I’m not sure I’m really able to do this album justice.
How’s that for a start? Iris by Canada’s Altars of Grief is a staggeringly powerful album, that draws me back regularly. It is a harrowing journey, emotionally wrenching, and leaves me feeling wrung out when the final notes fade.
So powerful is this record, I regret my deep desire to go back and listen to it again.
Art is difficult to define. For me, a key factor is purpose. I don’t know what the authorial purpose of Iris is, but I’ll be damned if it doesn’t have one, and a powerful one at that. If nothing else, this is music that forces me to reflect on life, on my place in the world, on the impact others have had on me, and the small impact I may have on those that surround me.
I realize this is all sort of vague and nebulous. I’ll try to be a little more concrete. Altars of Grief play a blackened style of doom metal. There are blast beats, tremolo picking, harsh vocals, and vicious riffs. Yet, they are also so much more. We have moments of beautiful melody, quiet contemplation, and tenuous peace.
The clean vocals are excellent. At times very reminiscent of the late David Gold, from Woods of Ypres, at others, they are more soaring and melodious. The contrapuntal harsh vocals run the gamut. We have blackened shrieks, hardcore screams, and even some low, bone shaking death growls. The vocals are used to perfect effect, clean when the song calls for it, harsh when necessary. The guitars follow the same pattern. There are extremely heavy and crushing passages, that often move deftly into crystalline moments of tranquility. Keys and organs punctuate the guitars, never one overwhelming the other.

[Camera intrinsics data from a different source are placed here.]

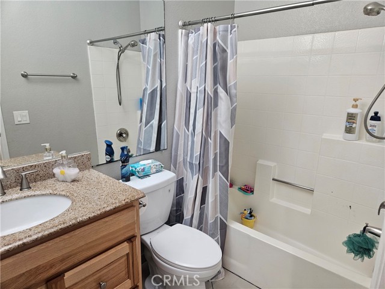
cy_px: 144
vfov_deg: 58.9
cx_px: 192
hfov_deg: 73.9
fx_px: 256
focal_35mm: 23
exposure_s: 1/120
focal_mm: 5.4
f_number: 1.8
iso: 400
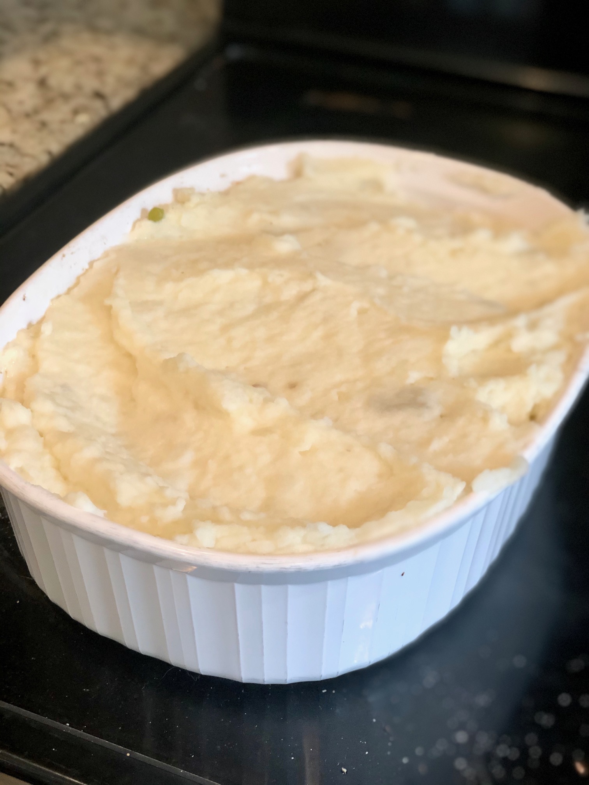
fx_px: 1293
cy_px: 392
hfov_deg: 25.7
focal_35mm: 57
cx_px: 294
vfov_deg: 33.8
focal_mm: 6.6
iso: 125
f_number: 2.8
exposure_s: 1/30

In many ways, Woods of Ypres is an excellent starting reference point for Iris. Yet this never feels derivative. Many of the same hallmarks are present, but Altars of Grief owns these moments so thoroughly that they become theirs.
Iris tells a story. A story of loss, grief, addiction, abandonment, and death. I’ll leave it to the individual to seek out the specifics. It is sufficient to say that this is a dark record. It doesn’t leave one feeling hopeful, but it does end with a certain sense of peace. And with music this powerful, and a subject matter this dark, peace is about the best one could hope for.
I really do find myself struggling somewhat with what to say about Iris. Musically, it is an amazing record, full of heavy blackened moments, slow, plodding doom moments, and plenty of beautiful, quiet passages. Lyrically, well, I’ve touched on that enough. As a father, it is a harrowing album. Emotionally, this albums devastates me. It is such a complete experience, and so stunningly cathartic, that when final strings fade, I can’t help but feel as though I’ve been through the wringer. This is proof positive that music has power and emotional weight. Iris, while not for the faint of heart, is an amazingly powerful, beautiful, and emotional experience, from first note to last.